消耗了一個時辰,兩個內監也沒有躍過一步,最後沒辦法,隻能帶著聖旨返回。
殷毅坐在禦書房,聽著內監顫巍巍的稟告後,啪一聲,一掌拍在書案上,“放肆,放肆……孤就知道,韓家沒一個是安分的,個個身有反骨。”
韓家不是一直跟朝廷表忠心麼?
這就是他表的忠心?
違逆聖意還差不多。
越想,殷毅心裡越是憤怒,暴戾的氣息在他體內肆意的流淌,隨時都能爆發出來,特彆是那雙眼神,帶著前所未有的陰鷙,嚇得兩個內監跪在地上,瑟瑟發抖。
“辦事不利,滾出去,領三十板子。”
“謝主上隆恩,奴婢告退。”
兩個內監得到赦免,連滾帶爬的跑了出去,剛跑到門口,就聽到書房內響起劈裡啪啦的破碎聲。
兩人臉色發白的互視一眼,暗暗的籲口氣,不管怎麼說,總算逃過一劫。
發泄過後,殷毅一臉頹廢的坐在書案後,氣喘籲籲,都是他沒用,保不住祖宗的基業,讓臣子如此肆無忌憚。
伏在案頭靜默了好一會兒,殷毅才抬起頭,主導一切的是太子,怎能讓他不恨?
“太子~,好得很,好得很……”
不管他怎麼懊惱,白凝香已經遠離了掌控。
車隊在楊瀚的帶領下,速度平穩的向定州而去。
此時的天氣,依舊寒冷,官道兩側的地皮草一片枯黃,車裡被雲霓放置了炭盆,到不覺得冷。

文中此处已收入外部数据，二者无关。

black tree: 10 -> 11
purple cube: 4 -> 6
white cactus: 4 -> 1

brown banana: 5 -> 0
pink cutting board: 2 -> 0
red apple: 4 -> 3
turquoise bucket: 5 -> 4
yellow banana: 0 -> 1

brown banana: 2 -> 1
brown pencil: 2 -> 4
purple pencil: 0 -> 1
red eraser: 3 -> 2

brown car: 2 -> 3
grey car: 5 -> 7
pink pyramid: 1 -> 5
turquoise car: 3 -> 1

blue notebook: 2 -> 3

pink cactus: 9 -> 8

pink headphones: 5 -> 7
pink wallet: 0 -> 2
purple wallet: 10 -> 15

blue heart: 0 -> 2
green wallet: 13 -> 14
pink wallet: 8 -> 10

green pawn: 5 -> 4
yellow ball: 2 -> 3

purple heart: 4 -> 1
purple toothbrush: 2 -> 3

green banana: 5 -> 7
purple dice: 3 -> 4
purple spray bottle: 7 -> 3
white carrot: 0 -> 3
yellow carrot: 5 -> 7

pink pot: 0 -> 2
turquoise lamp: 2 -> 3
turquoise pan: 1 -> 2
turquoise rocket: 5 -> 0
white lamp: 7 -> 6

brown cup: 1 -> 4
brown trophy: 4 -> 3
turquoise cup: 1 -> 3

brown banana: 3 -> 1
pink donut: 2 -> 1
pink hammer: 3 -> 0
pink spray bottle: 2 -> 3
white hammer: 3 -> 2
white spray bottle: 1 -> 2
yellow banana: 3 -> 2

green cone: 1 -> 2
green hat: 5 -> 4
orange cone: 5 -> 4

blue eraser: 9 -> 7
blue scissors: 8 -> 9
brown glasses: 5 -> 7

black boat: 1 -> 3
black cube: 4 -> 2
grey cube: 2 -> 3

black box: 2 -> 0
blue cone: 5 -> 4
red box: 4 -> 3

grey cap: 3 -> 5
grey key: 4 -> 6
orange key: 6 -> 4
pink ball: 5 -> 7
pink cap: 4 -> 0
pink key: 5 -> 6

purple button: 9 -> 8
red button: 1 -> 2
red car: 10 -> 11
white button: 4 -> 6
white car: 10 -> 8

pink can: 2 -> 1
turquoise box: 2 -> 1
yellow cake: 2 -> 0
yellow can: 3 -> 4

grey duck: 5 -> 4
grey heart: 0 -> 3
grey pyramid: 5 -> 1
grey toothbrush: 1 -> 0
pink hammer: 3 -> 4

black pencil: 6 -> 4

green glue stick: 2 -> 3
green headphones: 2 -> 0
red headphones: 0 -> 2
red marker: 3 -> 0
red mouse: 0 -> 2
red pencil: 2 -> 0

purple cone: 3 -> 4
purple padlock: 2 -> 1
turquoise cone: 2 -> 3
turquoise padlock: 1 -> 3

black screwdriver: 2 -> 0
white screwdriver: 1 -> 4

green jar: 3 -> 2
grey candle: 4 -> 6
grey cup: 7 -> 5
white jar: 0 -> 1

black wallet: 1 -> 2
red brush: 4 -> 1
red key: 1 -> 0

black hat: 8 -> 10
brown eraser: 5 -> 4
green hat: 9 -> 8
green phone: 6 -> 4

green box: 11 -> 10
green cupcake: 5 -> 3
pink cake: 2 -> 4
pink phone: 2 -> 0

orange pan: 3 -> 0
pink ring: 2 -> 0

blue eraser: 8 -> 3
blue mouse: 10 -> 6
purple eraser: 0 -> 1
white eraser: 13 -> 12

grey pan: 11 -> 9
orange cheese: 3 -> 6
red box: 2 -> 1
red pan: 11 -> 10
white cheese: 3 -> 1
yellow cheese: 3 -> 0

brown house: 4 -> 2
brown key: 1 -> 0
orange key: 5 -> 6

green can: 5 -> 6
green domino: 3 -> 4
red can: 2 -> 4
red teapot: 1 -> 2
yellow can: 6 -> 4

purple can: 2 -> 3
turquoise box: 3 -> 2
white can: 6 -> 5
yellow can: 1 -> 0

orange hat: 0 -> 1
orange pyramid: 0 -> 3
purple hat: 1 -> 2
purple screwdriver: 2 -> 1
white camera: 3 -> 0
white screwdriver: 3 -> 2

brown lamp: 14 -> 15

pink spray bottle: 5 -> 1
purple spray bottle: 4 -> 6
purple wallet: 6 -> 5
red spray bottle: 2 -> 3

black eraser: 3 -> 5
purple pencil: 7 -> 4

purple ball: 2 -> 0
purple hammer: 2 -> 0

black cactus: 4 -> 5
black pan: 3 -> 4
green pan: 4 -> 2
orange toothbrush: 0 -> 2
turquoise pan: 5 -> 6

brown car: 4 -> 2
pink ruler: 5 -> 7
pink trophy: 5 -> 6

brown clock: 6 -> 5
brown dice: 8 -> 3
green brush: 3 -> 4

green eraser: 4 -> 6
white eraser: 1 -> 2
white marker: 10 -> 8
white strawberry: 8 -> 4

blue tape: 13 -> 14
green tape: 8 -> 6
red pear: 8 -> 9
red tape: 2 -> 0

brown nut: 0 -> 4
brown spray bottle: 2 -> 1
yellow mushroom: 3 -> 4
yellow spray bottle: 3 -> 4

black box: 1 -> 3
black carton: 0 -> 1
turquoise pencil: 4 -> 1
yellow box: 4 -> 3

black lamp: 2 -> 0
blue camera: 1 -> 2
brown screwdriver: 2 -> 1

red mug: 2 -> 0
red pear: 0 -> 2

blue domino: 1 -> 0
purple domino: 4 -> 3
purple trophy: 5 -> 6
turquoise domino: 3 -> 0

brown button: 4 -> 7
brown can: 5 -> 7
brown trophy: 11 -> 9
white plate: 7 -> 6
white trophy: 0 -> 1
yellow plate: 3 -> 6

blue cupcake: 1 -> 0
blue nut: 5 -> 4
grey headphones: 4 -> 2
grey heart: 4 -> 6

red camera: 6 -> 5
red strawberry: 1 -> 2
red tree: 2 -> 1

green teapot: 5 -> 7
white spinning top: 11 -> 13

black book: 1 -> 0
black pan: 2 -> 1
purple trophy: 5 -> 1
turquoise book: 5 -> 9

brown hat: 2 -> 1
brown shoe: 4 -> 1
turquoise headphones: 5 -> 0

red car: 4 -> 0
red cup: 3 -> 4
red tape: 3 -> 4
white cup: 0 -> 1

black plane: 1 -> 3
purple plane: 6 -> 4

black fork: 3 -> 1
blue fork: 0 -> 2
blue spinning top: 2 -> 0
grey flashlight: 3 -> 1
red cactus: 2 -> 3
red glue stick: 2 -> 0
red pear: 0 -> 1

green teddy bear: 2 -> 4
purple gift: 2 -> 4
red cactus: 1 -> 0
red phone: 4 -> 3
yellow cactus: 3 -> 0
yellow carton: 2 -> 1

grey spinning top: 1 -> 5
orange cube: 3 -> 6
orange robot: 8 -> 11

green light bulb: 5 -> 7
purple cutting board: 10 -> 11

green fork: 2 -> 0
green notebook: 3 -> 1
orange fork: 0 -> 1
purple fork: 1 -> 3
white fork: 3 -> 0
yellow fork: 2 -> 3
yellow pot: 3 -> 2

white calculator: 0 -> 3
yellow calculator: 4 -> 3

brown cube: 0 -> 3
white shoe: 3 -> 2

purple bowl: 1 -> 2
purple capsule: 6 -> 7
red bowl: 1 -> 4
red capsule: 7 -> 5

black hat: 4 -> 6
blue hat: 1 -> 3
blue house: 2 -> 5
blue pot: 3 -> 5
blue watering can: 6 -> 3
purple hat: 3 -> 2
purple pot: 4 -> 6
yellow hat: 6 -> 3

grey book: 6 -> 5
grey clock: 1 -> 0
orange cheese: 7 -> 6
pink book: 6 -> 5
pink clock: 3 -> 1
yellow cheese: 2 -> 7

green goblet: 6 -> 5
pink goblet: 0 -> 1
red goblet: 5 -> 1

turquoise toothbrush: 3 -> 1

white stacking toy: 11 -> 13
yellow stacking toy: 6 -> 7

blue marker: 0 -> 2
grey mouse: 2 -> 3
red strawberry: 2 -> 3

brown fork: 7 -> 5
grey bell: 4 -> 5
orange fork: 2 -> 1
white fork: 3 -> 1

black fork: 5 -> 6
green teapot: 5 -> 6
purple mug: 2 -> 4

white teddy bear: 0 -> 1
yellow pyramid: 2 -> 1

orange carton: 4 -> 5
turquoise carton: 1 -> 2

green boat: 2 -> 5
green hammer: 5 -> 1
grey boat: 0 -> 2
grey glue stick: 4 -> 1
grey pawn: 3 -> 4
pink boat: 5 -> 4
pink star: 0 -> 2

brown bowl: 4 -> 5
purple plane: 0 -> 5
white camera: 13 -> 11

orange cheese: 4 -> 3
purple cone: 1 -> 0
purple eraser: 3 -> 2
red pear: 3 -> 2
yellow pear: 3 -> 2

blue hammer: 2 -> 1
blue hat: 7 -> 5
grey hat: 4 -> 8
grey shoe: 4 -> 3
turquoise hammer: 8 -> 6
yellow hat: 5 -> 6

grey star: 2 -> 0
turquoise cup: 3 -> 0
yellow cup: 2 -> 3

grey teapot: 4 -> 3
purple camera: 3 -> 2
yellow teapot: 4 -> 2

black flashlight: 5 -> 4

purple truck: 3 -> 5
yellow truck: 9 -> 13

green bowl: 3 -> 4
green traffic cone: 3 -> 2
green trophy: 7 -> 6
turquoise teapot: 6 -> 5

白慧霞靠在軟墊上,伸手揉了揉巧兒的麻花辮,忍不住感慨一句,
“金窩窩銀窩窩,不如自己的草窩窩,姑姑天生就是窮命,還是喜歡咱們自己的村子。”
聽著姑姑的語氣,白凝香輕笑一聲,
“在一個陌生的地方居住時間久了,自然就會產生戀鄉情結,慶都這邊的氣候你們不習慣,表哥倒是有決心,我已經讓他跟著王全好好學習了,等他能獨當一麵的時候,酒肆差不多也就開業了。”
“唉,民哥兒對回家很抵觸,不過也好,隻要他肯下苦力學習,總有一天,能獨當一麵的。”
白慧霞笑了下,其實她也不願意民哥兒回去,家裡有那樣一個後母,回去也是一地雞毛的過日子,還不如留下來幫著香香打理鋪子,隻要他肯努力,總比留在家裡強。
“都說好男兒誌在四方,我們都是在香香的庇護下生活,最辛苦的還是你。”白慧霞握著侄女的手,心裡也是感慨的很。
“表姐放心,我也會努力的,以後也要幫著表姐做事。”巧兒紅著臉,以前她總偷懶,來了慶都之後才知道,這裡的貴女竟然什麼都懂,什麼都要學,也是辛苦的很。
“哦,那好啊,我等著巧兒長大,當我的左右手。”
白凝香笑著點了點她的紅鼻頭,這次慶都之行,給巧兒很大的動力,也開闊了她的眼界。
至於幫自己,她倒是沒想過,她的產業,多培養一些丫頭,管事便可。至於巧兒,年紀到了,自然有人上門提親,雖然不至於高嫁,但是匹配個小將還是沒問題的。
倒時還得讓姑姑姑父自己商量才好。
馬車內暖融融的,白凝香撩開車簾,看著周圍蕭瑟的景色,等她們一路向南,到家後,也就春暖花開了。
當路過一個土坡的時候,隱約的她好像看到一個歪脖子樹上掛著一個人。